Dans un courrier daté du 23/09/98 19:31:06  , Phil Lane écrit :

<< 
 I've spent many years studying the market with TS. I've tried literally
 thousands of great ideas that DON'T WORK. Maybe I'm asking too much. The
 goal is to find something robust, consistent, etc. that works across ALL
 CONTRACTS going back to the beginning. (As far as I'm aware this was 1982
 for the SPs??) There must be a large sample of trades, with a good
 distribution of profits (doesn't depend on one grand slam trade). Signals
 without an inherent up or down bias. An equity curve steadily ramping up
 year after year.
>>

I have done the same than you during years.
With the same deceptive results and a big dustbing full of worthless systems
(that I ever considered to be great before coding and testing...)
There are some things that fairly works on mostly all markets (I nevr said
all, but i do not work anymore on dailydata), and they are not ready coded in
any software, TradeStation included.

The best thing you can do is to try some recent AI software like Neuroshell
Trader or Biocomp Profit.
If I'm correct, these new NN package should be able to better exploit the few
indicators that you may have found worth to keep on your HD.
The solution is, from my experience, somewhere around this if you do not want
to waste your time.
But beware of overfitting.


As you use to say, I have no affiliation with Neuroshell Trader (Ward Systems
Group) and Biocomp Profit.
Just wanted to pass the information, but I have not tried these products.
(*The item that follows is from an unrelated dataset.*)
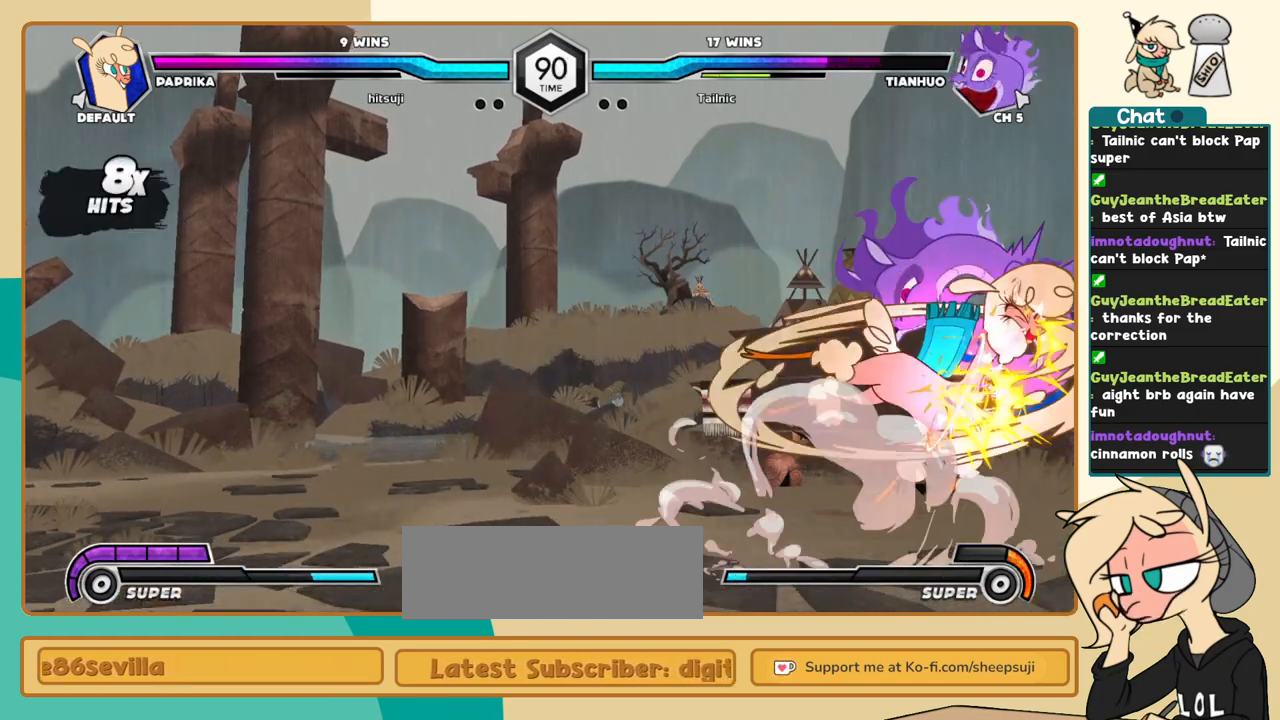
{"keys": ["l"], "events": []}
No affiliation, of course, and you know why...

<< 
 Evidently there is a large random element, since practically nothing in the
 Deterministic system arena will hold up under the light of backtesting.
 I've long wondered if there is a way to treat things essentially as random,
 flipping a coin for long or short. The essence of the system would then be
 to manage the trade according to some clever profit/loss plan. Has anyone
 tried such an approach? Is it viable? Is it patented?
>>
I remember of something like this published in an old Club 3000 issue.First
testing showed it viable, further not in a later issue due to huge and
unacceptable drawdowns observed.
I do not think that it  was patented...
 
<<
 Apparently there also is a very small deterministic element. Over the years
 I've found just a couple of things that really do have a good statistical
 probability. Toward this end the market will show you what to do, but only
 if you ask the right questions. And the solution may not be something you
 feel "comfortable" with, not the way you think trading should be. But the
 market doesn't care about that. If you want some cool charts to look at,
 here's my latest web spew: http://www.accessone.com/~logical/CPmain.htm
 (sorry, haven't quite got the System Stats page together yet).
  >>
There are some deterministic elements, but  are to be considered in
association (this is difficult to conceptualize in classical programming
because out of the scope of our brain structure that is more intuitive than
truely analytic).

(snip of the trailing stop discussion and usual topics CNBC  and color glossy
ads problems because all of that has already ben said).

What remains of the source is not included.